Maybe you’ve noticed that a friend or family member has accumulated an unhealthy amount of possessions, belongings, and garbage and volunteered to help clean out the hoard. Or perhaps you’ve purchased a home at a great bargain because the previous owners were hoarders. Whatever the reason, cleaning out a hoarder’s house must be done correctly to avoid illness and truly cut out the clutter.

1. Understand Hoarding

Hoarding is more than just making a mess; it’s a recognized mental illness in which the person has trouble parting with possessions, even those that would be worthless to most others (such as old magazines and newspapers).
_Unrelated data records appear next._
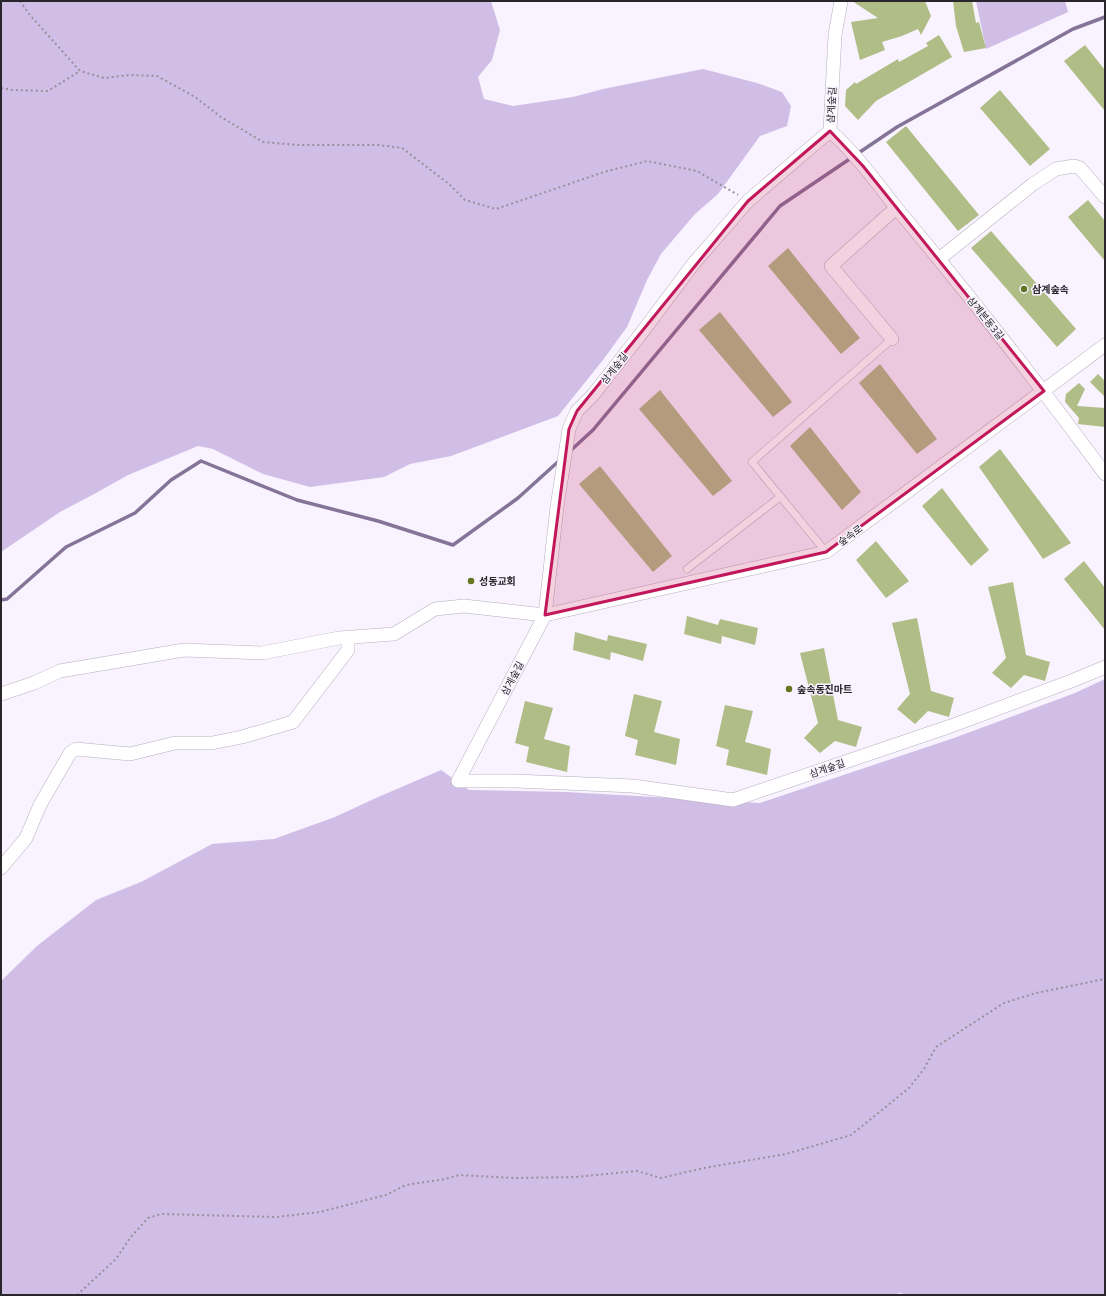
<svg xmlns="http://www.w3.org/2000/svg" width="1106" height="1296" font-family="'Open Sans','Noto Sans KR',sans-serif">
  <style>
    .green { fill: #d0bee7 }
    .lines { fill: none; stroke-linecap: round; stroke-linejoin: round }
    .stream { stroke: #857498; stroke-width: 3.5 }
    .building { fill: #b0bd87 }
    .lane-casing { stroke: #b6aebf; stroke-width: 8 }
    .street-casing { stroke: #b6aebf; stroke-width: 14 }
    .path { stroke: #95919a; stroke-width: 2; stroke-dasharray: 2 3; stroke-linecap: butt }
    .lane { stroke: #fff; stroke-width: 7 }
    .street { stroke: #fff; stroke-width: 13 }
    .marked { fill: #c2185b; fill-opacity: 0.2; stroke: #c2185b; stroke-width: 3; stroke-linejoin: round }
    .poi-dot { fill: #647421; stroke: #f8f3fe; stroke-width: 1.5 }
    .labels { text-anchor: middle; stroke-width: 3; stroke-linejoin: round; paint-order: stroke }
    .street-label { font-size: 10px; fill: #28252b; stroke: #f8f3fe }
    .poi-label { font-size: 10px; font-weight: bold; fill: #28252b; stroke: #f8f3fe; text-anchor: start }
  </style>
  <rect width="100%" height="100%" fill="#f8f3fe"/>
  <!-- green -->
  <path class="green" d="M1,1H491L500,30L492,60L478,77L484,99L513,106L573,97L603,89L703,69L757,83L782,92L791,106L787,126L760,136L718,194L695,214L661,254L647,280L627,327L603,360L558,416L451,456L410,464L384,477L310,487L263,474L213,449L198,446L128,475L96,493L60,512L1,552Z
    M976,1H1065L1068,12L986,49Z
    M1105,679V1295H909L899,1293L895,1295H1V981L37,946L96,900L141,882L212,844L274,839L335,817L376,798L441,770L469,790L566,792L760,803L954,738L1075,693Z"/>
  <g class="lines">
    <!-- stream -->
    <path class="stream" d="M569,452L593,430L780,206L897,127L1073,29L1105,17
      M1,600L7,599L66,547L135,513L171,480L201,461L297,500L378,521L453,545L518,498L560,460"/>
  </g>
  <!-- building -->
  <path class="building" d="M852,1H925L931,16L921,35L918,29L902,36L882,42L885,50L860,60L851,22L878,18Z
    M953,1H972L976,23L979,22L986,48L964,52L956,26Z
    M939,35L952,57L876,101L858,120L845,106L846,90L855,82L856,84L898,59L899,62L928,46L926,43Z
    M1085,45L1105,70V111L1064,61Z
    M1000,90L1050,149L1030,166L980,108Z
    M906,126L979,215L958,231L886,142Z
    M1088,200L1105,221V261L1068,217Z
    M991,231L1076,329L1057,347L971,248Z
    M788,248L860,338L841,354L768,266Z
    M720,312L792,402L773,417L699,330Z
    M880,364L937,439L917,454L859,383Z
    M1098,374L1105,381V397L1090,382Z
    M1079,383L1085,389L1077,406L1105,408V427L1078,424L1079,418L1065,402L1066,394Z
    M660,390L732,481L713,496L639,409Z
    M810,427L861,492L842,510L790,446Z
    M1000,449L1071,543L1043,559L979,467Z
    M600,466L672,556L653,572L579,484Z
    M942,488L989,550L971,566L922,506Z
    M876,541L909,581L886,598L856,560Z
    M1084,561L1105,588V630L1064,579Z
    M1013,582L1026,655L1050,662L1045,681L1024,675L1011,688L992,673L1006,658L988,587Z
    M687,616L718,625L720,619L758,628L755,645L722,636L721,644L684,634Z
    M917,618L931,691L954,698L949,717L928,711L915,724L897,709L910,694L892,623Z
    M575,632L607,641L608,635L647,644L643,661L611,652L610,660L573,650Z
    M824,648L838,720L862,727L856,747L835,741L820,753L804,738L818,723L800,653Z
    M634,694L662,701L654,732L680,739L676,765L635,755L638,740L625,736Z
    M525,701L553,708L544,739L570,746L567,772L526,762L529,747L515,743Z
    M725,705L753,711L745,742L771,749L767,775L726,765L729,750L716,746Z"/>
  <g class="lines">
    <defs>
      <path id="lane" d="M826,552L752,462L892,339
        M687,569L780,497"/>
      <path id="street" d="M841,1L835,35L830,131L748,201L694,263L640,335L593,395L577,411L569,429L557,507L545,615L458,781H516L633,786L733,800L951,726L1074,680L1105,667
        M830,131C861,158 883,193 909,223C977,305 1042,388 1105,474
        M939,259L1033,184L1056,169L1074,166L1080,168L1105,197
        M892,339L831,266L896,208
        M1,694L34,683L60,671L184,650L262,653L339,638L394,634L435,609L464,606L545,615L826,552L1105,345
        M1,868L26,838L40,805L70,753L76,749L130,754L175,743H212L242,737L293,722L348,650V637"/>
    </defs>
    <!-- lane casing -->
    <use href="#lane" class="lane-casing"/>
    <!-- street casing -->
    <use href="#street" class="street-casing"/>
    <!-- path -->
    <path class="path" d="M20,1L29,14L80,71L104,78L130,75L157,76L195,97L221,117L263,142L298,145H379L402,148L449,184L465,200L496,209L604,172L647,161L697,171L738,195
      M1,88L13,90L48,91L80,71
      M77,1295L116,1259L130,1238L148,1218L161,1214L276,1217L320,1212L386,1195L406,1185L445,1179L459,1175L514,1178L575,1177L637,1171L661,1178L704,1168L786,1154L851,1135L909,1088L924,1069L936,1047L1004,1003L1036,993L1105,979"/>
    <!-- lane -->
    <use href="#lane" class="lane"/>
    <!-- street -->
    <use href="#street" class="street"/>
  </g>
  <!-- marked area -->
  <path class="marked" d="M830,131L863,166L1044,391L826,552L545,615L569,429L577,411L748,201Z"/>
  <!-- markers -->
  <g class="poi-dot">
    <circle cx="1024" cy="289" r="4"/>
    <circle cx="471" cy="581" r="4"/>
    <circle cx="789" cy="689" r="4"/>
  </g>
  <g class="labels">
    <!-- street labels -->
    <g class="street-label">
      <text transform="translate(831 105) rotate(-87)" y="4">삼계숲길</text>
      <text transform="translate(986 318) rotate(51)" y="4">삼계본동3길</text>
      <text transform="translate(614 368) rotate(-52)" y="4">삼계숲길</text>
      <text transform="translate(850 535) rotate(-36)" y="4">숲속로</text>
      <text transform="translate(512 678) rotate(-62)" y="4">삼계숲길</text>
      <text transform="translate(827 768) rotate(-19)" y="4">삼계숲길</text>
    </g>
    <!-- poi labels -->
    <g class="poi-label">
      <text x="1032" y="293">삼계숲속</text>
      <text x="479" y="585">성동교회</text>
      <text x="797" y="693">숲속동진마트</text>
    </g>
  </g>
  <!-- border -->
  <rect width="1106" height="1296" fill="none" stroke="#28252b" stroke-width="4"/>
</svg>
They recommend remaining supportive and non-judgmental throughout the clean-out process and recognizing that anxiety manifests differently among individuals.

2. Develop a System

However, you choose to organize the clean-out process, devising a system and sticking to it will make the work more effective. For example, designate the least cluttered room as the temporary storage space for soft items such as bedding, linens, and clothing. Keeping those items all in one place can make it easier to clean the more cluttered areas.

3. Gather Resources

Tackling a hoarder’s home isn’t a job you can do alone. Ideally, you’ll be able to gather a team of friends and relatives to help. If you don’t have extra hands, your best bet is to hire professionals. Even if you remain actively involved in the clean-up, they’ll be able to offer both manpower and guidance. You’ll need someplace for all that junk to go, so make sure to arrange for a rentable dumpster from a company like Green Bin ahead of time.

4. Remove Hazards First

The risk for fire is one of the biggest dangers for a hoarder. When embarking on the clean-up, remove obvious fire hazards first. Clear the cooking area completely. Remove items that are placed on or touching lamps, heaters, and electrical equipment. Dispose of bulk papers such as magazines, newspapers, and mail, which are most likely to ignite if a fire breaks out. Ensure that your family member has a clear path into and out of the home in the event of a fire.

5. Know When You Can’t Go It Alone

The most severely hoarded homes become toxic, particularly if animal waste, infestation, or spoiled food is involved. If you suspect this may be the case for your loved one, it’s not safe to take on this task without professional help.

While a hoard can seem insurmountable, keeping these five tips in mind can help the process go more smoothly.